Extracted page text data
╭──
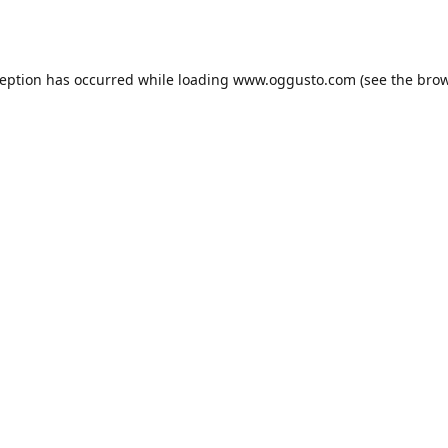
ception has occurred while loading
www.oggusto.com
(see the
brow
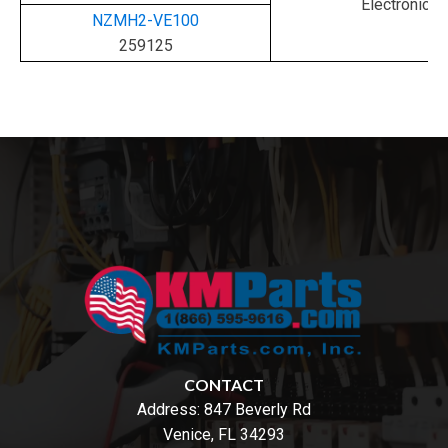
Electronic
NZMH2-VE100
259125
CONTACT
Address:
847 Beverly Rd
Venice, FL 34293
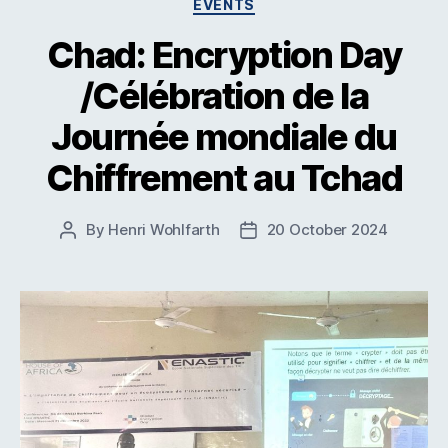
Categories
EVENTS
Chad: Encryption Day
/Célébration de la
Journée mondiale du
Chiffrement au Tchad
By
Henri Wohlfarth
20 October 2024
Post
Post
author
date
╰──
● WHAT IS EXPECTED
Each record should be copied exactly, and each image left out.

● TASK ANSWER
ception has occurred while loading
www.oggusto.com
(see the
brow
Electronic
NZMH2-VE100
259125
CONTACT
Address:
847 Beverly Rd
Venice, FL 34293
Categories
EVENTS
Chad: Encryption Day
/Célébration de la
Journée mondiale du
Chiffrement au Tchad
By
Henri Wohlfarth
20 October 2024
Post
Post
author
date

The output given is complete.